Dec 23, 2003 19:06
Today's the fucking worst.
I'm sick/in pain and it's making all the things I need to get done hard. I'm half done with wrapping presents after 5 or so hours. I'm leaving the rest in boxes and mother can wrap them tomorrow while I'm at work. I've given up. I just can't take anymore today. I have like 3 loads of laundry that I need to do, I need to shower, clean my room, make something to eat which I haven't done all day. I feel like so much crap. Adam called and I just gave him a hard time. He'll never understand. So much fucking stress right now. On top of everything right now, I didn't need this.
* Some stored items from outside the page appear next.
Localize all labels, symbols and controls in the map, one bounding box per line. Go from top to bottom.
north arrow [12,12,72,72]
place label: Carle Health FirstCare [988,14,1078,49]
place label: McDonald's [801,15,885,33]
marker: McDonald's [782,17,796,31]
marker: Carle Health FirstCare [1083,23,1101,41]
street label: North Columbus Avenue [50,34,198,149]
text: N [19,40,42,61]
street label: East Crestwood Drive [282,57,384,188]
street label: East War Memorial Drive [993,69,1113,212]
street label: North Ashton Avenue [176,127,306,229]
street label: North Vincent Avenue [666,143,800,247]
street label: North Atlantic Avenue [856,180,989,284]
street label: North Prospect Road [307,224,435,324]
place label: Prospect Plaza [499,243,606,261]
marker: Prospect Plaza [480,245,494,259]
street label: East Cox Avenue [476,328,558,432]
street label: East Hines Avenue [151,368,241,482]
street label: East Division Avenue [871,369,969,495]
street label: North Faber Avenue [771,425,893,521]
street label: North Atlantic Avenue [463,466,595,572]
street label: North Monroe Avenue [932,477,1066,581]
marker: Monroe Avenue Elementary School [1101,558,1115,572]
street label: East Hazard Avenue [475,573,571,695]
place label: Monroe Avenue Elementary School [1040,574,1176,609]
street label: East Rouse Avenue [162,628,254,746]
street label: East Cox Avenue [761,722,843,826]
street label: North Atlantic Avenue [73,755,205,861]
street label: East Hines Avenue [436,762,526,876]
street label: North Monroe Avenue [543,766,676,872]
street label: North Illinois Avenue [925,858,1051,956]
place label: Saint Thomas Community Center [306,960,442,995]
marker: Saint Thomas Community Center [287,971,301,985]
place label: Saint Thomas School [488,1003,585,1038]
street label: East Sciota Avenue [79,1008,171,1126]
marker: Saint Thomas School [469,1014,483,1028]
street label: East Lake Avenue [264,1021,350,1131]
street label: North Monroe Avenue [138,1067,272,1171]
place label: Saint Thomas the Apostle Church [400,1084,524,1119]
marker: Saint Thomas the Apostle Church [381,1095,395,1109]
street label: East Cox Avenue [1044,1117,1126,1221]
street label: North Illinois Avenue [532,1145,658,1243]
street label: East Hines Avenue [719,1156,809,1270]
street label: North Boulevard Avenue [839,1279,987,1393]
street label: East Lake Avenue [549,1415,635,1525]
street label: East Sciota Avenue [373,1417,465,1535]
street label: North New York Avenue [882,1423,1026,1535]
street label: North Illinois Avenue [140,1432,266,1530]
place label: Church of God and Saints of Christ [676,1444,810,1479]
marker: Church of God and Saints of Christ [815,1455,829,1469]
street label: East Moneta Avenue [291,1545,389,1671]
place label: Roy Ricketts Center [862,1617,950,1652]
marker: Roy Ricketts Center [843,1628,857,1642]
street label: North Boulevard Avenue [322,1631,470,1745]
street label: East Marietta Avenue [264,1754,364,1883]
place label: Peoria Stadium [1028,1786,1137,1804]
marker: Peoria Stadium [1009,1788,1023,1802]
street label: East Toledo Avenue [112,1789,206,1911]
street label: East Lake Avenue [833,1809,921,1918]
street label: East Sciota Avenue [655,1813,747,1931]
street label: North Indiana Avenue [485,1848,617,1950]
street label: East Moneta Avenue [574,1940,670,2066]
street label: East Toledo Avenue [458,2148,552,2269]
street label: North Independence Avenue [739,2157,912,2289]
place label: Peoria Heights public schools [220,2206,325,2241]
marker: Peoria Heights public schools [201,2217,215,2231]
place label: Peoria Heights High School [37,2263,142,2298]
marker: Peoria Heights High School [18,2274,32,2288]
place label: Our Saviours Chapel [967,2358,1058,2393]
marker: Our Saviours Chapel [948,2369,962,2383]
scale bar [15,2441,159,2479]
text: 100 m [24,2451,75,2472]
Tomorrow I want to lock myself in my room and be alone. I don't want to go to work for eight hours, or have dinner, or do anything. I'm going to be bitchy and in pain and miserable. Adam's not going to want to deal with me, I'm not going to be cheery and in the Christmas-y spirit. I cannot believe tomorrow is Christmas eve. It seems like any other day to me. Where the fuck is my Christmas spirit? I used to love this holiday. Now I'm broke, stressed, and sick. Awesome.
I'm sick of being in a bad mood. I'm sick of being an asshole. I have reasons. I can't help it. I wish I could.
I'm not going to have the energy to put on a happy face tomorrow night. It's nothing to do with not wanting to go, it's me being tired and just plain dried out. Even if I get a good nights' sleep I'm going to be exhausted and irritable.
AHHHHHHHHHHHHHHHHHHHHH SOMEONE GIVE ME A BREAK!